Problem description: Rewrite the rows from the start of the records through the line containing "export const myFeature", putting "plateFeature" in place of "myFeature" and leaving everything else unchanged.

Material to process:
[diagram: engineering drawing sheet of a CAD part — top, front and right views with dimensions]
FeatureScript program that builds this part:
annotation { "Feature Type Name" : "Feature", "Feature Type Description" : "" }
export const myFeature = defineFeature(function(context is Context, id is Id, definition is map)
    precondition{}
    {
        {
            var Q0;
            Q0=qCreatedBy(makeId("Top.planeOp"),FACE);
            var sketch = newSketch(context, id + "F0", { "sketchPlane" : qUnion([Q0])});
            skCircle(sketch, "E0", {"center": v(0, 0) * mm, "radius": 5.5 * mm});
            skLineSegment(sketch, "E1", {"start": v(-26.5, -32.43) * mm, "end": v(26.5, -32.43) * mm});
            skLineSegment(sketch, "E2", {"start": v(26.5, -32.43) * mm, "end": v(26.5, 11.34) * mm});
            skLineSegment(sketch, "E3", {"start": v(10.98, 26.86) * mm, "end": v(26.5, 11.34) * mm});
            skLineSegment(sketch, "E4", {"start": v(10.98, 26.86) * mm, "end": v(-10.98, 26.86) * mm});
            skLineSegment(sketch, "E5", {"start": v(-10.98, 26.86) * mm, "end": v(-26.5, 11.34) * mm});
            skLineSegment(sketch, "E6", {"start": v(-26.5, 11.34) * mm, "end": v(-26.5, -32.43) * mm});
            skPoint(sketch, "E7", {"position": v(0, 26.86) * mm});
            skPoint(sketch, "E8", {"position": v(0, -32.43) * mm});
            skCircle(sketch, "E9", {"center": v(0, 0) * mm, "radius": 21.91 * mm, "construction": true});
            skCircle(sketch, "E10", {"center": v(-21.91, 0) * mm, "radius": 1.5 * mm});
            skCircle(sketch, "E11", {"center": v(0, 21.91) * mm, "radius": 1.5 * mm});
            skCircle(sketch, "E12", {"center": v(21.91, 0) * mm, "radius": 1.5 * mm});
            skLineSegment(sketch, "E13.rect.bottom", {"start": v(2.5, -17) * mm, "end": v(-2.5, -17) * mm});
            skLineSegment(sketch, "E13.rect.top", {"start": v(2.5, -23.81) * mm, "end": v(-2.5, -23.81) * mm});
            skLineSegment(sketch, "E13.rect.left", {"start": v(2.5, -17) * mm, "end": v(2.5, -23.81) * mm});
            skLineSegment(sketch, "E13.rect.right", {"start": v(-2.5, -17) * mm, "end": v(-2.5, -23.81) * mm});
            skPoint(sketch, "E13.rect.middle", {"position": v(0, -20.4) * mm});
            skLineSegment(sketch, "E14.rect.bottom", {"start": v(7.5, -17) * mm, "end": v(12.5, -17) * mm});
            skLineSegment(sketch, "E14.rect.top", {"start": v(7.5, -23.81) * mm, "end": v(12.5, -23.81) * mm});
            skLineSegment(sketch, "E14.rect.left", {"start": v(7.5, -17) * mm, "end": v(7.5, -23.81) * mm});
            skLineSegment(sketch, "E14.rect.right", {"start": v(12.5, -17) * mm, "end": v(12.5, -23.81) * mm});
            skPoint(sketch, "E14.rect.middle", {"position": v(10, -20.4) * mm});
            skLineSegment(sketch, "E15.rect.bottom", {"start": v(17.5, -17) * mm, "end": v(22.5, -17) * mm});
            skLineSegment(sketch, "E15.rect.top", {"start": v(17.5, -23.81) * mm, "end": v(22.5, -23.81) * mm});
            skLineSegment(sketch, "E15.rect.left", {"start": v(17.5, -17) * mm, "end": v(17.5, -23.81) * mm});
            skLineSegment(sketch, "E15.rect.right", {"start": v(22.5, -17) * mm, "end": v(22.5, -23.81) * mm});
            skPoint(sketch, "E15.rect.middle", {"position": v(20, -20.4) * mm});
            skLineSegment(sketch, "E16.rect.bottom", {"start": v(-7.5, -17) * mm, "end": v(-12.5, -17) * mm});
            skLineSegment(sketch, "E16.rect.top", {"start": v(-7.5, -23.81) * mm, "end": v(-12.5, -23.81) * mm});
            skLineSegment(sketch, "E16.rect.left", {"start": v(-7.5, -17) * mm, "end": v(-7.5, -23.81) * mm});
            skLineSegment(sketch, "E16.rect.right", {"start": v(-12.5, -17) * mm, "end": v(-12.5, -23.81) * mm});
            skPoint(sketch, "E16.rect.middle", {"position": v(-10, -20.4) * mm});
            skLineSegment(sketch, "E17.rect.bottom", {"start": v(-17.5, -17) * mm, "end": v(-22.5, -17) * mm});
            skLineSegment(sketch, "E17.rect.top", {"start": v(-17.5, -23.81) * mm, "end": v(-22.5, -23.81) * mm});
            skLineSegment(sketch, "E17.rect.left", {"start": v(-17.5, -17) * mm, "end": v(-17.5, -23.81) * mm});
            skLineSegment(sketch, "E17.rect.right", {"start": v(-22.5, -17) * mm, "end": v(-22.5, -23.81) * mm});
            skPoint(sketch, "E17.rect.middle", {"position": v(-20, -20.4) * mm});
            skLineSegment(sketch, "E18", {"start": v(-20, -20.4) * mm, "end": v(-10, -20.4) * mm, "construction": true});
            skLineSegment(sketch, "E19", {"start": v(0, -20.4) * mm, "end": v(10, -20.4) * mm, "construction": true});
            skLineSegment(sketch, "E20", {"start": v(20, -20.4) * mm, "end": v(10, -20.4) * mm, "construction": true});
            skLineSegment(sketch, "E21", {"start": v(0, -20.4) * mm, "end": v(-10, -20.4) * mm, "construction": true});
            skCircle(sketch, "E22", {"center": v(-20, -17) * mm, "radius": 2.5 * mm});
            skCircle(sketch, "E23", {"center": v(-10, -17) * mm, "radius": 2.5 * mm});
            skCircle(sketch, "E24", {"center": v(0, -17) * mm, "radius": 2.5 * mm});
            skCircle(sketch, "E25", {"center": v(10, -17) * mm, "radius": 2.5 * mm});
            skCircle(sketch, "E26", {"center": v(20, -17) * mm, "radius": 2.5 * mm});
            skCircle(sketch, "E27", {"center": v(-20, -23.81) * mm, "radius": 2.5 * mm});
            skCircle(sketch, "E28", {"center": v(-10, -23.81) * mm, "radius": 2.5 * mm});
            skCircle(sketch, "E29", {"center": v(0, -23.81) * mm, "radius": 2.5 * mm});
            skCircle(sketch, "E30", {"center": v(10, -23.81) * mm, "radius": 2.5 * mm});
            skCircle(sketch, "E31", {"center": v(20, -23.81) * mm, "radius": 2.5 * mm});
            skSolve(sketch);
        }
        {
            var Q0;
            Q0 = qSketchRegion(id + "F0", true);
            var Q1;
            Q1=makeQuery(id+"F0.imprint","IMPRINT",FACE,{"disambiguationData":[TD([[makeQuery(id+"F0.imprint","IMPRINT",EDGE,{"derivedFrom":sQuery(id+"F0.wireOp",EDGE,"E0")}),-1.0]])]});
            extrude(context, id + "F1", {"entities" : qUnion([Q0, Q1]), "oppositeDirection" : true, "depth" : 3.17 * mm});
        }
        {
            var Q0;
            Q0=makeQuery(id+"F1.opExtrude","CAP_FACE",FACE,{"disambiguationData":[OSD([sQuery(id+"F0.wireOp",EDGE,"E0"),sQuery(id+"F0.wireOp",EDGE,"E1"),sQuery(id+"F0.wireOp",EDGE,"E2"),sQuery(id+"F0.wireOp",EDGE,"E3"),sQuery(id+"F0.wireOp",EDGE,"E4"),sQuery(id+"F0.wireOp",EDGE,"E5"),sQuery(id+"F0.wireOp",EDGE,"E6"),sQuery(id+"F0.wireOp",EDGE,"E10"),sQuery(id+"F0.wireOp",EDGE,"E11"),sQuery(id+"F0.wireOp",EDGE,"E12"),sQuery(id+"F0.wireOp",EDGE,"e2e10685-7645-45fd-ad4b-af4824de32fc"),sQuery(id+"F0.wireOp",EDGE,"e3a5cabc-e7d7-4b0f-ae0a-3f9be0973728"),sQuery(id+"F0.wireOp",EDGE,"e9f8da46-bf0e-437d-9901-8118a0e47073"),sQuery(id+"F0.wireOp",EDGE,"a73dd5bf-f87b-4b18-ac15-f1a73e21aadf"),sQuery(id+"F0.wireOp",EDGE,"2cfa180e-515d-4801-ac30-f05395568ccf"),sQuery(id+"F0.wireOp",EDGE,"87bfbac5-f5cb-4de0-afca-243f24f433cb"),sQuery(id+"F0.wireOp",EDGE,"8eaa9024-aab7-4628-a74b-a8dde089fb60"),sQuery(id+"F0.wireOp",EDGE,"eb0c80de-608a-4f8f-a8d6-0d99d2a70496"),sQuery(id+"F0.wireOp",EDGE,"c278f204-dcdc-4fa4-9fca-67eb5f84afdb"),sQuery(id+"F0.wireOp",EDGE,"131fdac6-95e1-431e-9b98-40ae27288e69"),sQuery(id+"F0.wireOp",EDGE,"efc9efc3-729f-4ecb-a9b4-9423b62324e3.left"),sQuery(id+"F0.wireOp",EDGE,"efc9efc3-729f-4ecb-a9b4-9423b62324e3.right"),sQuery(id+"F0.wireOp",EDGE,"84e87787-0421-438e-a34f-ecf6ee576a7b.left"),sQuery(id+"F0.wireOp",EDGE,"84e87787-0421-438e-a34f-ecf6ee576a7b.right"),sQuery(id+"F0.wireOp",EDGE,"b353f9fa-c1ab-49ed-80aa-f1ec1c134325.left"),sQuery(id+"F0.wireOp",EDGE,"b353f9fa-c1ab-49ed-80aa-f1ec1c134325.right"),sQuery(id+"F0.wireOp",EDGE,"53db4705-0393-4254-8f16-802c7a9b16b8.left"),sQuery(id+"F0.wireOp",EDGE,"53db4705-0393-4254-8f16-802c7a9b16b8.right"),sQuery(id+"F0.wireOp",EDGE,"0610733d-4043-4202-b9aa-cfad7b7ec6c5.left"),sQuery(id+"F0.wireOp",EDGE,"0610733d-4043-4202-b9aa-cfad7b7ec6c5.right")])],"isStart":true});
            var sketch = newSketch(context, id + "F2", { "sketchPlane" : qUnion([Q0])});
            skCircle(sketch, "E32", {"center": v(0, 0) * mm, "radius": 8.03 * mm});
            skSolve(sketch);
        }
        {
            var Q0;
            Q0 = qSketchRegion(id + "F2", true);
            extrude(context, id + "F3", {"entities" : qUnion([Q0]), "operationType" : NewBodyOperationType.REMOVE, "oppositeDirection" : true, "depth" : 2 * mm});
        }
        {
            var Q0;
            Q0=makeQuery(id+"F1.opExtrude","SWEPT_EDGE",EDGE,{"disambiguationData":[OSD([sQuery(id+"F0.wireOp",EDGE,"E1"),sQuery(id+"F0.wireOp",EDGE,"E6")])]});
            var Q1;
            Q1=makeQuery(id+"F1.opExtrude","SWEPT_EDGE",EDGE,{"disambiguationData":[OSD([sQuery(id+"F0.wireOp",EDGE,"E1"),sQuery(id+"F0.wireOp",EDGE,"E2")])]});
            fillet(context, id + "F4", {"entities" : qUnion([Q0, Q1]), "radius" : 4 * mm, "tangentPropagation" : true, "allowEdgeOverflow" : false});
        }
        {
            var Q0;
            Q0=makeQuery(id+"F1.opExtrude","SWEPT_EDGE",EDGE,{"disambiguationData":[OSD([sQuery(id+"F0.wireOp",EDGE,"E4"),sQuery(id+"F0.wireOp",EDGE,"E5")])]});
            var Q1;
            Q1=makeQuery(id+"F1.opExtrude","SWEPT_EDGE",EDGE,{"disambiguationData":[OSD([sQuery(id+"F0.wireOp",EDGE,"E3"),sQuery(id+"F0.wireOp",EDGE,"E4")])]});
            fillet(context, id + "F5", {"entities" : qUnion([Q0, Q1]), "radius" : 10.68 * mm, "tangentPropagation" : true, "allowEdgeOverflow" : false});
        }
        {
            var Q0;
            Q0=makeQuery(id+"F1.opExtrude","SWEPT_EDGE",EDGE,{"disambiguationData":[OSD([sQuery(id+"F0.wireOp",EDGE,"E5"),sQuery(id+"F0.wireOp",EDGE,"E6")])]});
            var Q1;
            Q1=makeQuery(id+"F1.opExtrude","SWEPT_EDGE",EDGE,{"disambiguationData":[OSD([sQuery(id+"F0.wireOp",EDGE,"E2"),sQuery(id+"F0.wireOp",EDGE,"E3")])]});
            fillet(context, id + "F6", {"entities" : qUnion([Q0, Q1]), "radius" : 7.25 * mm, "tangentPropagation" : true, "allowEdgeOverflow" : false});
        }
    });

Response to the task:
[diagram: engineering drawing sheet of a CAD part — top, front and right views with dimensions]
FeatureScript program that builds this part:
annotation { "Feature Type Name" : "Feature", "Feature Type Description" : "" }
export const plateFeature = defineFeature(function(context is Context, id is Id, definition is map)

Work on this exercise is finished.